View Full Version : Question for Rob, Erick or Denny...
November 29, 2007, 06:36 PM
Or anyone else who has an opinion on this. Regarding stovepipe stoppages I have seen many training dvds or articles from many well respected trainers who advocate tap, roll ,rack (as per type 1 stoppage ) to clear the problem. I like this idea of commonality, however many trainers that I have great respect for ( kelly mccann for one ) counsel against this on the grounds it may cause a double feed. I have set up stovepipes using orange safety rounds to experiment but have not been able to induce a double feed. I can't see how the slide can come forward far enough ( at least when round is trapped straight up or to the side and not some bizzare way ) to strip new round from magazine feed lips initially, something which would have to happen if racking slide again was going to cause double feed. Do you gentlemen have any empirical evidence as to probability of causing a double feed by utilising tap,roll,rack and what method do you use/recommend. Thanking everyone in advance for their suggestions as I am somewhat confused :confused: at present.

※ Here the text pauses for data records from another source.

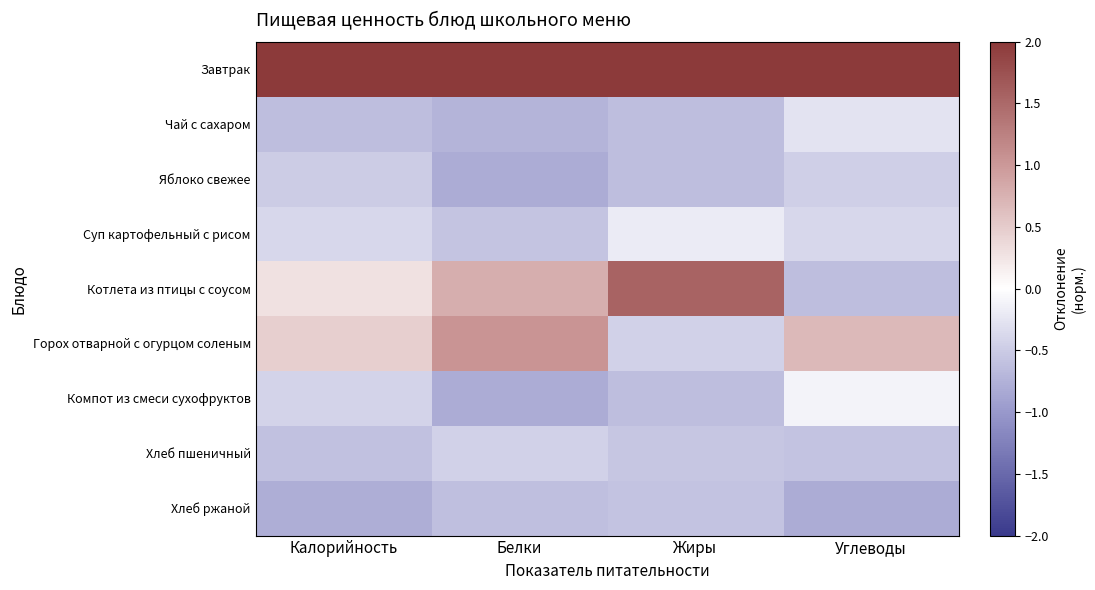

At Калорийность, list the series in order from smallest to largest.

Хлеб ржаной, Чай с сахаром, Хлеб пшеничный, Яблоко свежее, Компот из смеси сухофруктов, Суп картофельный с рисом, Котлета из птицы с соусом, Горох отварной с огурцом соленым, Завтрак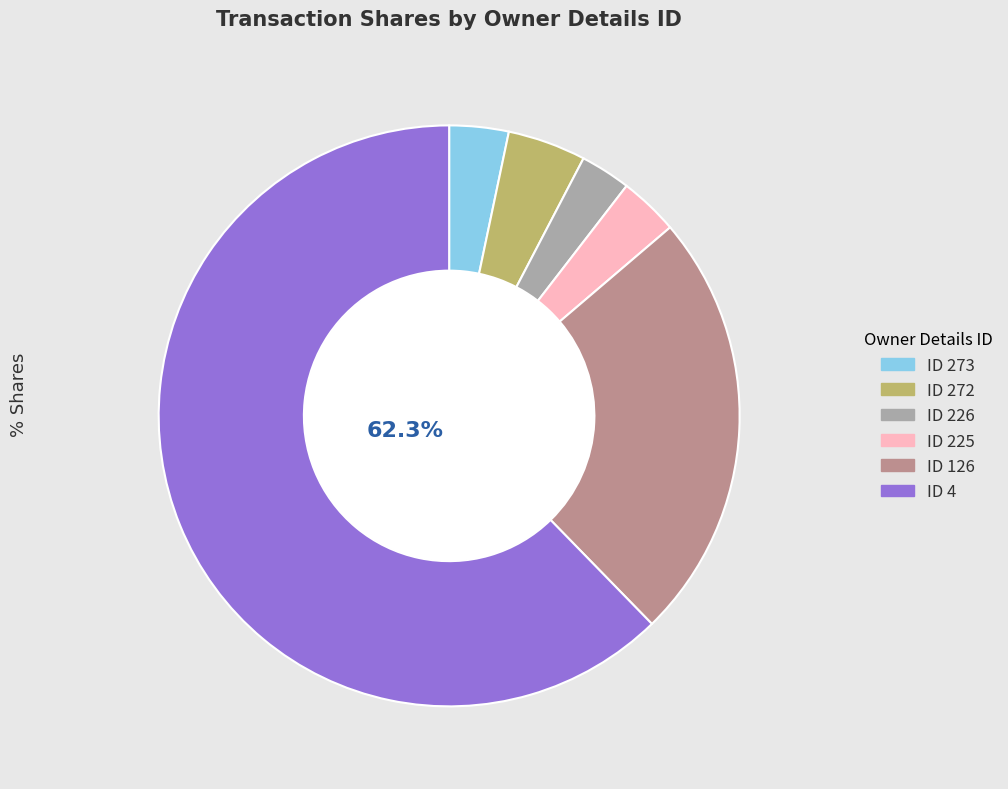

Does any single category account for the majority?

Yes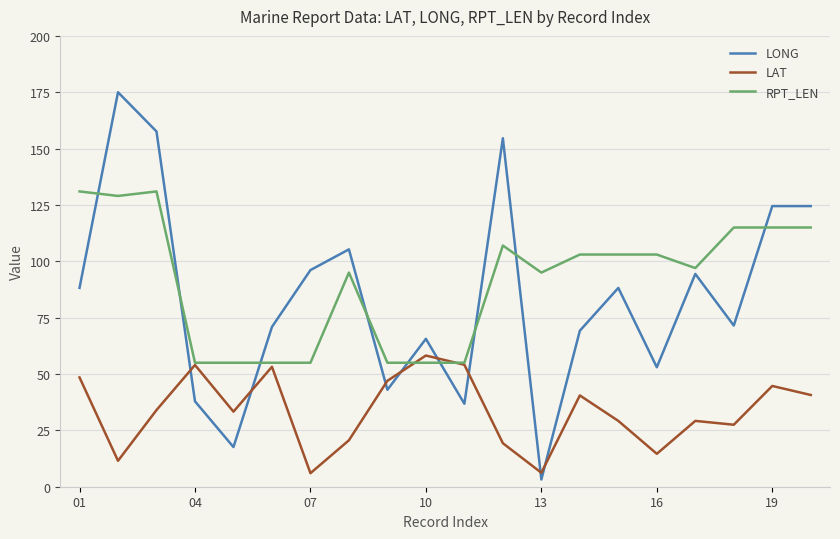

Which series has the largest range (max minus min)?

LONG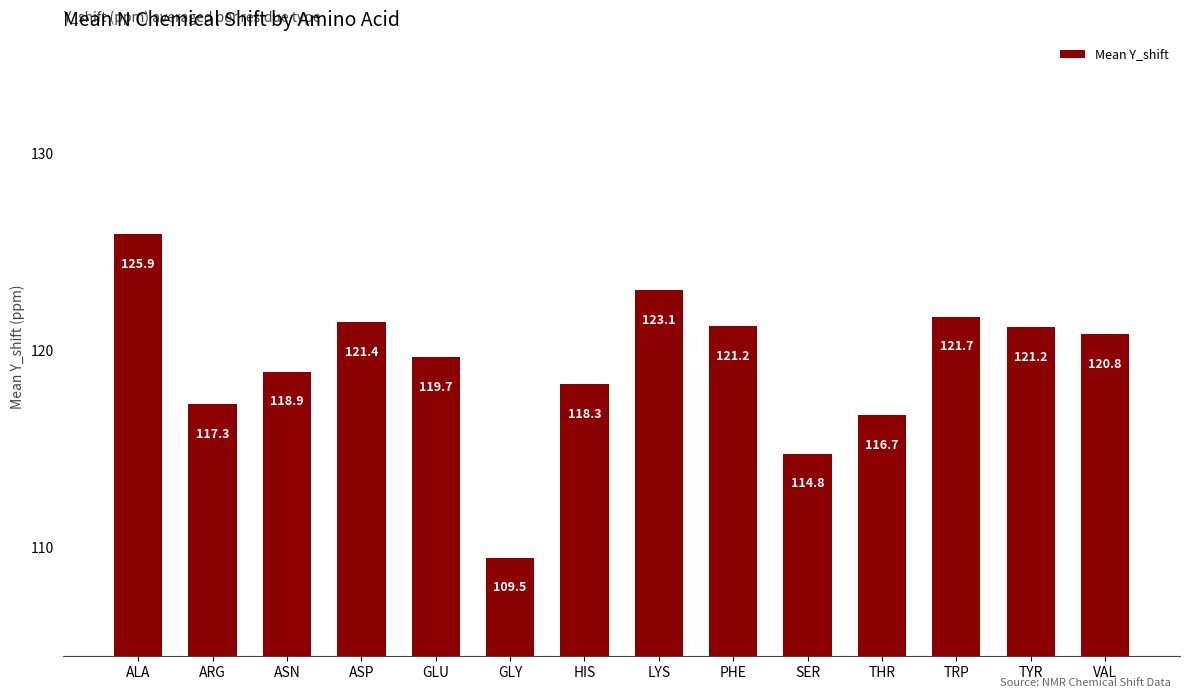

What is the maximum value shown in the chart?

125.9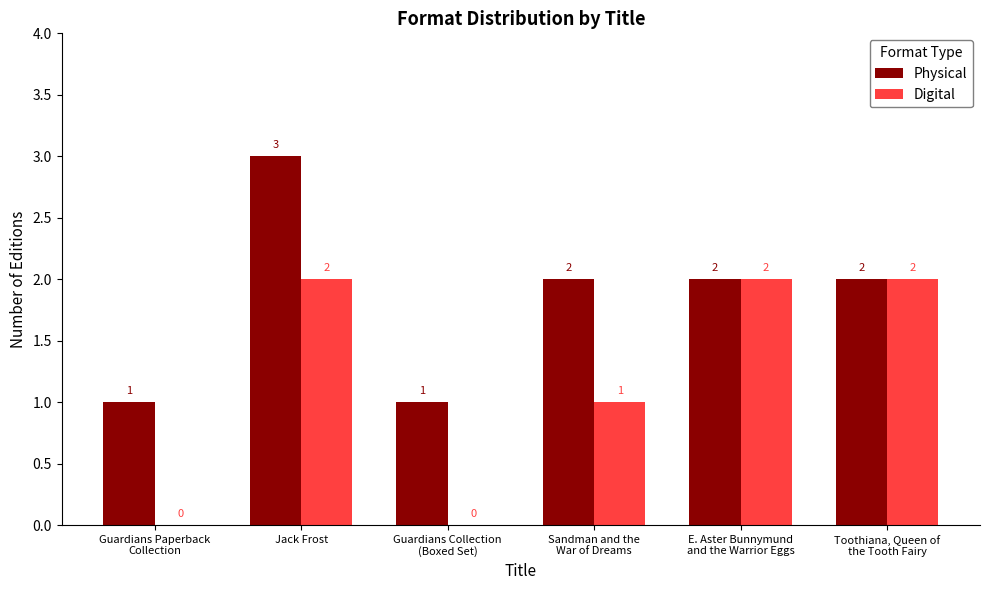

How many distinct data groups are displayed?

2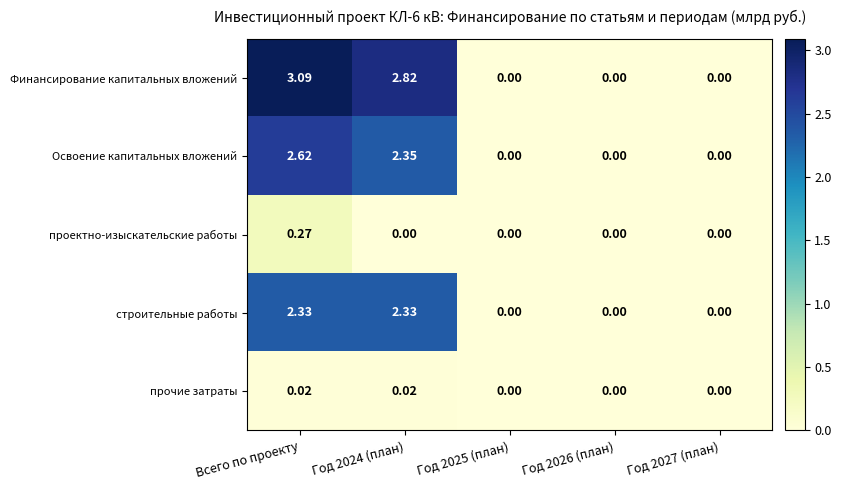

At which label does Освоение капитальных вложений reach its peak?

Всего по проекту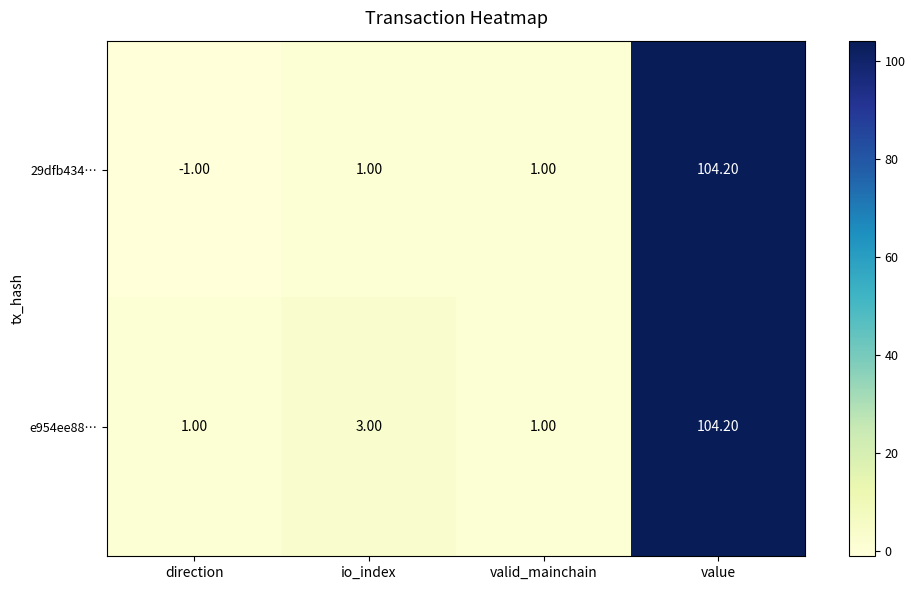

What is the average value of the 29dfb434… series?

26.3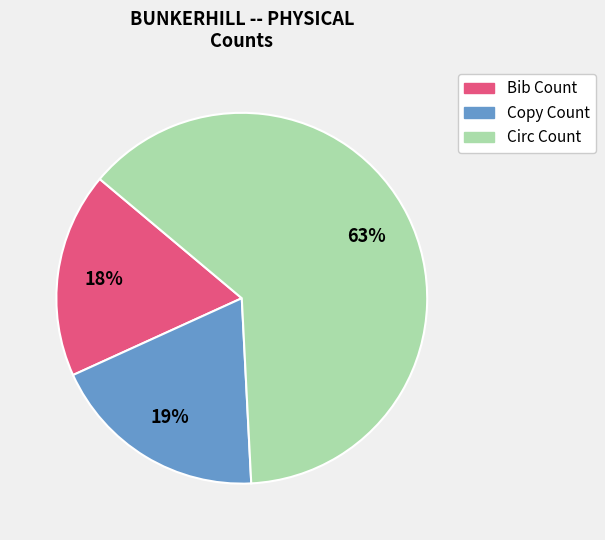

How many slices are in this pie chart?

3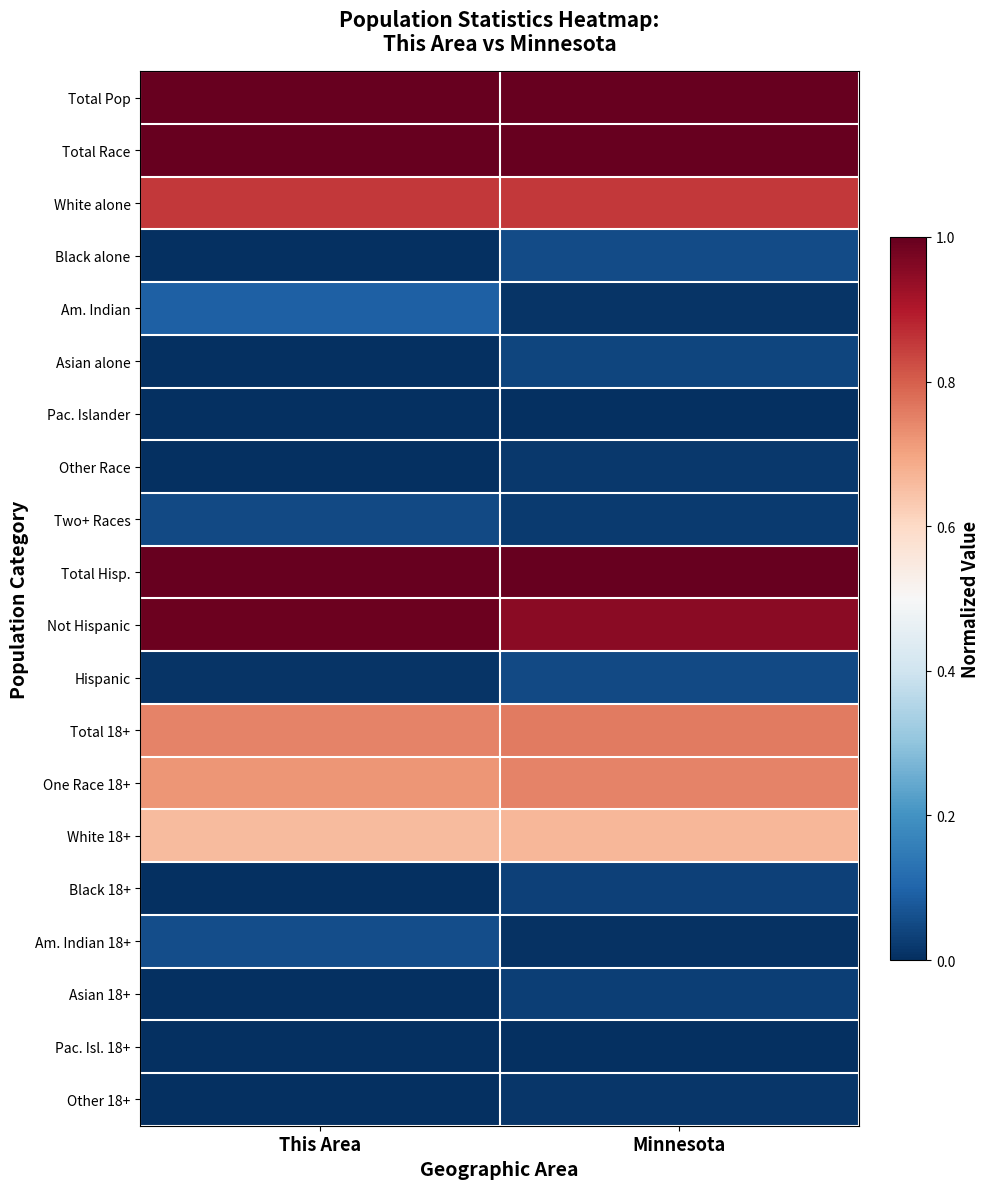

Rank the series by their maximum value, from lowest to highest.

Pac. Isl. 18+, Pac. Islander, Other 18+, Other Race, Asian 18+, Black 18+, Asian alone, Hispanic, Two+ Races, Black alone, Am. Indian 18+, Am. Indian, White 18+, One Race 18+, Total 18+, White alone, Not Hispanic, Total Pop, Total Race, Total Hisp.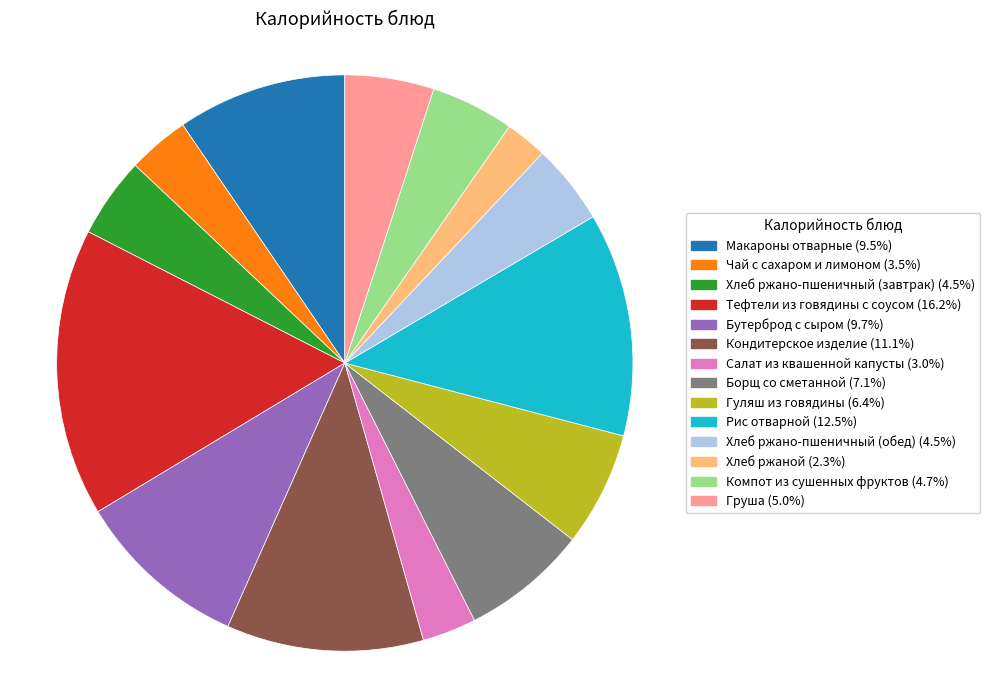

What is the smallest slice in the pie chart?

Хлеб ржаной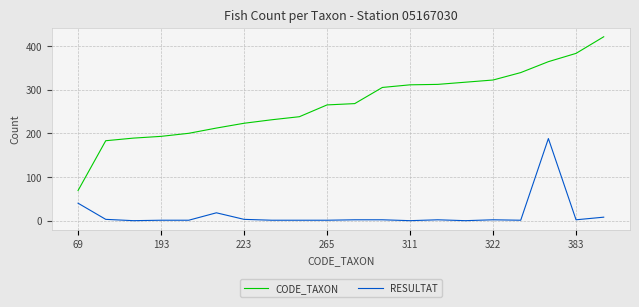

List the series in order of their peak value, highest first.

CODE_TAXON, RESULTAT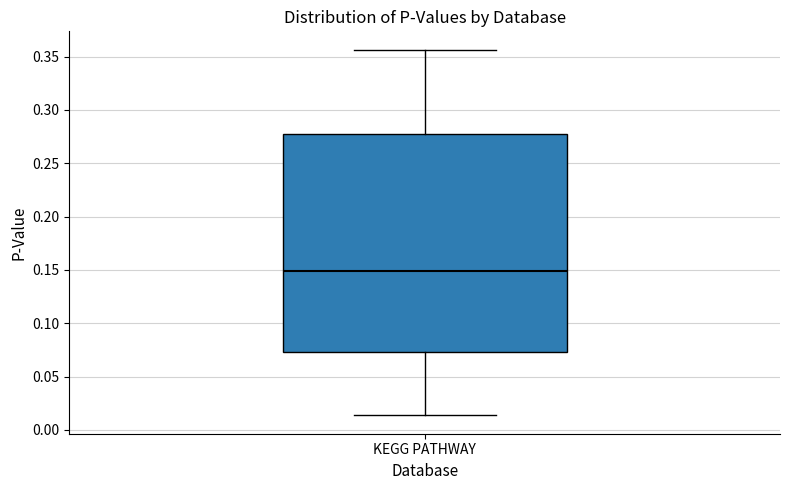

Where is the upper edge of the box for KEGG PATHWAY on the y-axis? The values are not printed on the chart, so give them approximately, as read against the axis.

0.275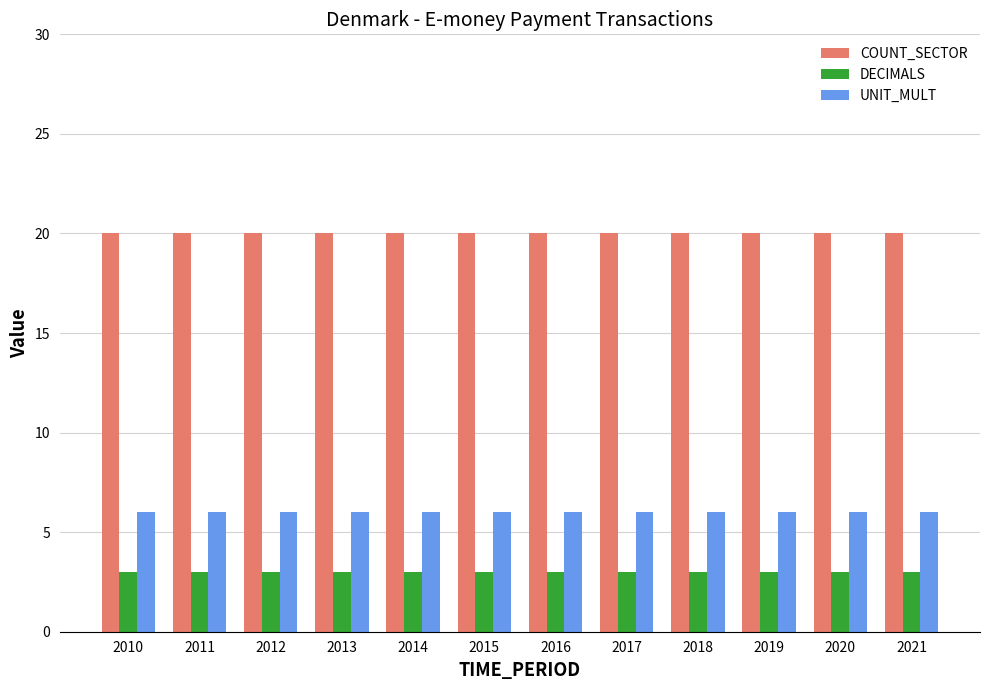

What is the value of the COUNT_SECTOR bar at the 8th from the left?

20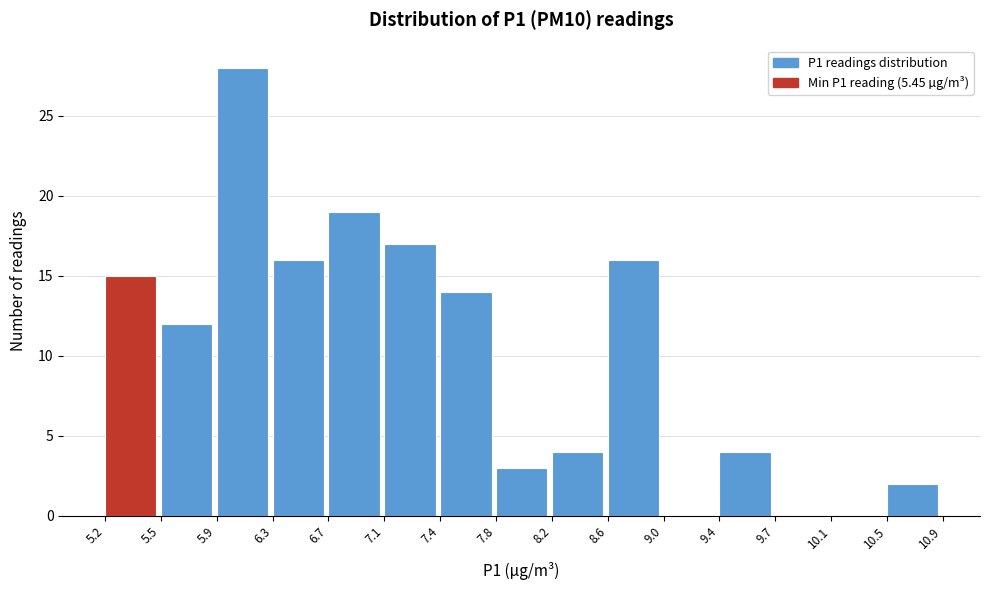

Reading left to right, list every bar in this chart as the range it spans on the x-axis followed by its height. The values are not printed on the chart, so give them approximately, as read against the axis.

5.2 to 5.5: 15
5.5 to 5.9: 12
5.9 to 6.3: 28
6.3 to 6.7: 16
6.7 to 7.1: 19
7.1 to 7.4: 17
7.4 to 7.8: 14
7.8 to 8.2: 3
8.2 to 8.6: 4
8.6 to 9.0: 16
9.0 to 9.4: 0
9.4 to 9.7: 4
9.7 to 10.1: 0
10.1 to 10.5: 0
10.5 to 10.9: 2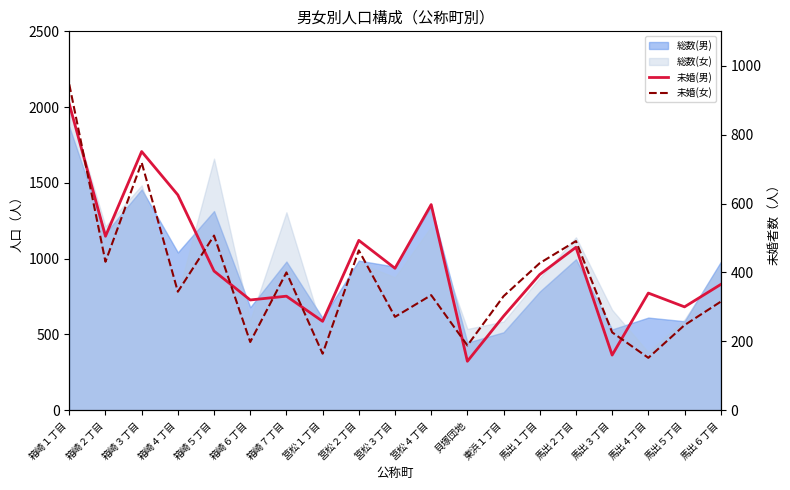

Is the value of 未婚(女) at 馬出４丁目 greater than the value of 未婚(男) at 筥松２丁目?

No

November 30, 2007, 01:39 AM
I cannot think of seeing a double feed induced by simply tapping and racking (with or without the roll) in response to a stove pipe.
I teach to address any malfunction that starts with a normal trigger actuation and doesn't result in a round being fired with a Tap-Rack as an immediate action drill and only add other steps if necessary. This works well over 90% of the time with real failures to fire, failure to feed and stovepipes. The most common reason to do anything else comes from a failure to extract caused by something like a ripped case rim or broken extractor. The Tap-Rack will them induce a double feed, which necessitates additional action.
I have frequently pointed out that if you happen to notice the stove pipe in the process of getting to the rack, that you might consciously "sweep" the stove-piped case out of the way as you get your hand into position to rack. This is not a necessary step, and it would require looking at the gun at the moment of the Failure to Fire if it were going to be doctrine.
I, like you, prefer commonality. Consistency in our mechanical techniques leads to greater efficiency in our abilities.
Thanks for asking!
November 30, 2007, 02:03 AM
Thanks for your reply. The only way people like me can access information from world class instructors like yourself ( short of an expensive trip to the US ) is to make use of forums frequented by quality trainers and experienced shooters in general. For this reason ANY input I receive is very much appreciated.